From last Friday, working parents of three and four-year-olds will be able to claim 30 hours of ‘free’ childcare. The policy to double the existing 15 hours of ‘free childcare’ was the Tories’ ‘jewel in the crown’ of their 2015 manifesto.
However, the Pre-School Learning Alliance and National Day Nurseries Association say the scheme is in disarray with some nurseries claiming it will make their business unsustainable and force them to shut and others saying they will have to start charging parents for extras like meals and snacks.
A survey carried out by the Alliance in August reveals that 49 per cent of childcare providers plan to increase how much they charge for additional (non-funded) hours as a result of the scheme and 52 per cent plan to make changes to what they charge such as meals, snacks and trips. Thirty-eight per cent fear they will not be sustainable in 12 months’ time.
Neil Leitch, chief executive of the Pre-school Learning Alliance, said: “As one of the Government’s flagship policies, the launch of the 30-hours offer should have been a day of celebration. Instead, all we have is a policy in chaos.
“The Government’s total refusal to tackle, or even acknowledge, the fundamental problem of early years underfunding has left providers across the country struggling to find ways of delivering the offer that won’t force them out of business.”
The Alliance’s poll also found that 74 per cent of childcare providers stated that their current funding rate is less than the cost of providing a place. In addition to this, the same 74 per cent cited that this shortfall would leave them out of pocket by nearly 20 per cent.
To bridge this funding gap, many nurseries have had to be ‘creative’ just to ‘make ends meet’. The manager, Sarah Presswood, from George Perkins Day Nursery in Birmingham, which Ofsted recently rated as ‘Outstanding’, explained how her nursery has had to adjust.

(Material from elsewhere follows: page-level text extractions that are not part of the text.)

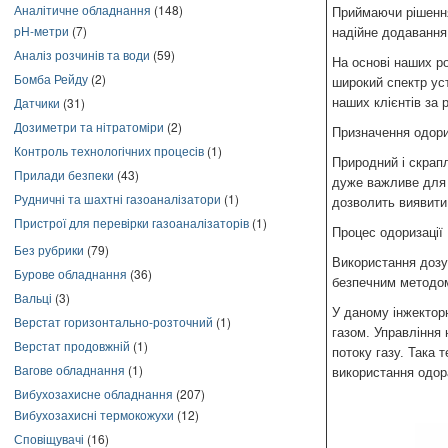
Аналітичне обладнання
(148)
Приймаючи рішення
pH-метри
(7)
надійне додавання 
Аналіз розчинів та води
(59)
На основі наших ро
Бомба Рейду
(2)
широкий спектр уст
Датчики
(31)
наших клієнтів за
Дозиметри та нітратоміри
(2)
Призначення одори
Контроль технологічних процесів
(1)
Природний і скрап
Прилади безпеки
(43)
дуже важливе для 
Рудничні та шахтні газоаналізатори
(1)
дозволить виявити 
Пристрої для перевірки газоаналізаторів
(1)
Процес одоризації
Без рубрики
(79)
Використання дозую
Бурове обладнання
(36)
безпечним методом
Вальці
(3)
У даному інжекторн
Верстат горизонтально-розточний
(1)
газом. Управління
Верстат продовжній
(1)
потоку газу. Така 
Вагове обладнання
(1)
використання одор
Вибухозахисне обладнання
(207)
Вибухозахисні термокожухи
(12)
Сповіщувачі
(16)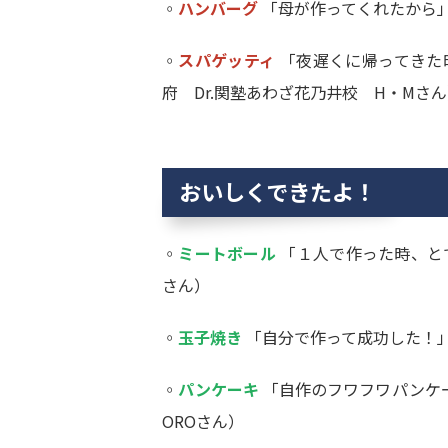
◦
ハンバーグ
「母が作ってくれたから」
◦
スパゲッティ
「夜遅くに帰ってきた
府 Dr.関塾あわざ花乃井校 H・Mさ
おいしくできたよ！
◦
ミートボール
「１人で作った時、とて
さん）
◦
玉子焼き
「自分で作って成功した！」
◦
パンケーキ
「自作のフワフワパンケー
OROさん）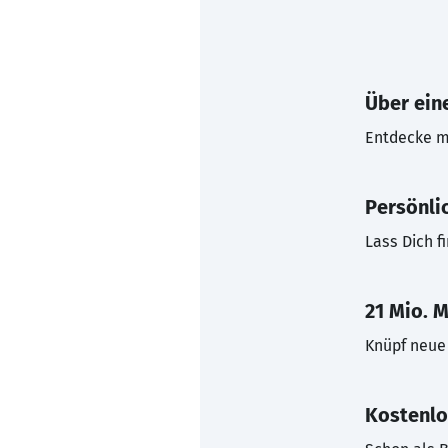
Über eine
Entdecke mi
Persönli
Lass Dich f
21 Mio. M
Knüpf neue 
Kostenlo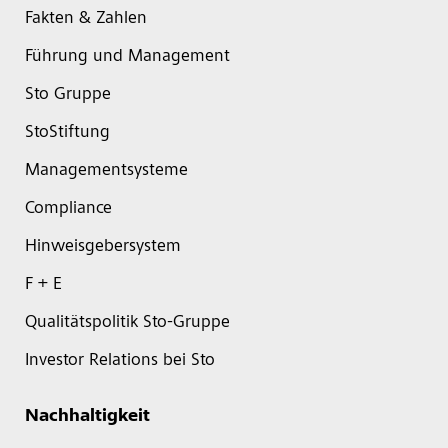
Fakten & Zahlen
Führung und Management
Sto Gruppe
StoStiftung
Managementsysteme
Compliance
Hinweisgebersystem
F + E
Qualitätspolitik Sto-Gruppe
Investor Relations bei Sto
Nachhaltigkeit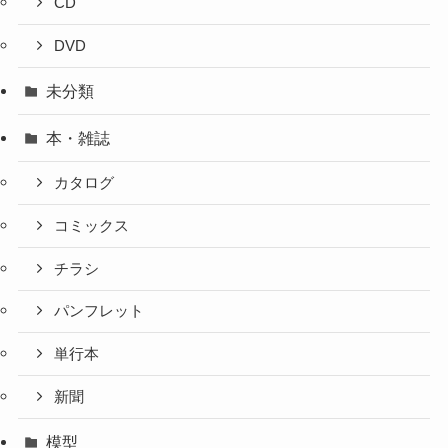
CD
DVD
未分類
本・雑誌
カタログ
コミックス
チラシ
パンフレット
単行本
新聞
模型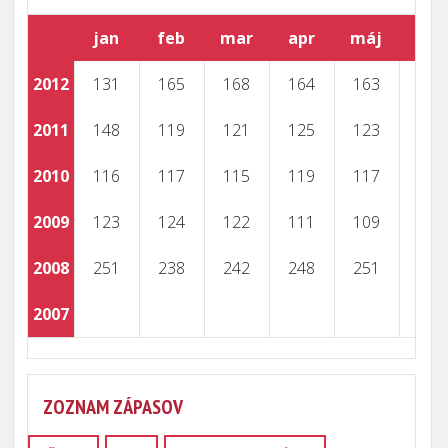
jan
feb
mar
apr
máj
jún
2012
131
165
168
164
163
2011
148
119
121
125
123
2010
116
117
115
119
117
2009
123
124
122
111
109
2008
251
238
242
248
251
2007
ZOZNAM ZÁPASOV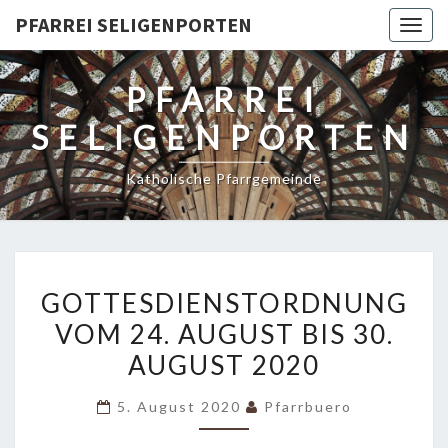
PFARREI SELIGENPORTEN
Togg
navig
PFARREI
SELIGENPORTEN
Katholische Pfarrgemeinde
GOTTESDIENSTORDNUNG
GOTTESDIENSTORDNUNG
VOM
VOM 24. AUGUST BIS 30.
24.
AUGUST 2020
AUGUST
BIS
5. August 2020
Pfarrbuero
30.
AUGUST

She said: “We are offering 30 hour funded places because we’re concerned that if we don’t families might look elsewhere for childcare. We said that we will try it for a year until the national minimum/living wage goes up again. However, the only way we can do this is to ask parents to pay for ‘additional services’, which are things we have never charged for before. “Additionally, we have put fees up for younger children and non-funded hours. Ultimately this policy will lead to a reduction in quality and choice for parents as providers close or cut corners to remain sustainable.”

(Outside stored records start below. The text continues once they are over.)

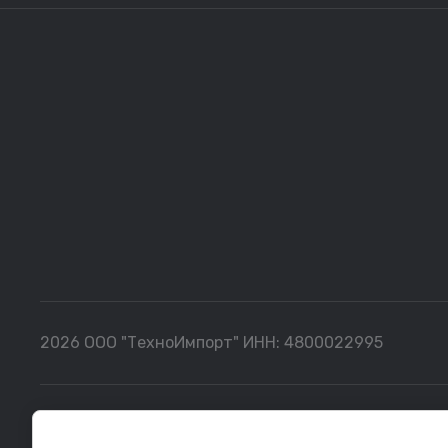
2026 ООО "ТехноИмпорт" ИНН: 4800022995
Все данные, представленные на сайте, носят сугубо информ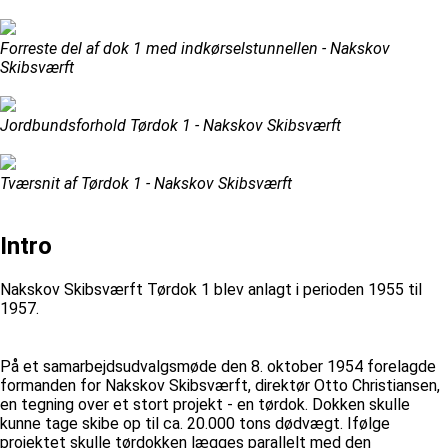
Forreste del af dok 1 med indkørselstunnellen - Nakskov
Skibsværft
Jordbundsforhold Tørdok 1 - Nakskov Skibsværft
Tværsnit af Tørdok 1 - Nakskov Skibsværft
Intro
Nakskov Skibsværft Tørdok 1 blev anlagt i perioden 1955 til
1957.
På et samarbejdsudvalgsmøde den 8. oktober 1954 forelagde
formanden for Nakskov Skibsværft, direktør Otto Christiansen,
en tegning over et stort projekt - en tørdok. Dokken skulle
kunne tage skibe op til ca. 20.000 tons dødvægt. Ifølge
projektet skulle tørdokken lægges parallelt med den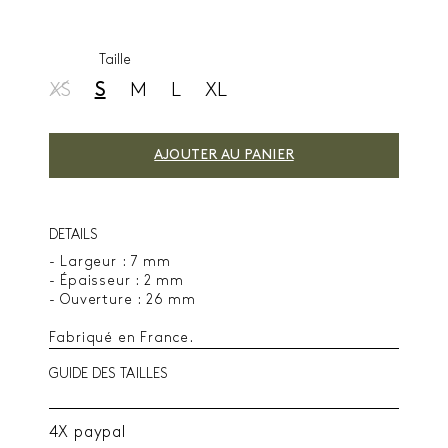
Taille
XS
S
M
L
XL
AJOUTER AU PANIER
DETAILS
- Largeur : 7 mm
- Épaisseur : 2 mm
- Ouverture : 26 mm
Fabriqué en France.
GUIDE DES TAILLES
4X paypal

It’s not just the nurseries who have reservations. In a research poll by comparethemarket.com, which questioned over 2,000 parents, it was revealed that more than a quarter of parents felt the policy could lead to a decline in the quality of childcare services being provided.
The majority of parents however, were ‘confident that the policy will provide their families with a bit of financial relief’. The Government has estimated that the scheme will save families around £5000 per year per child.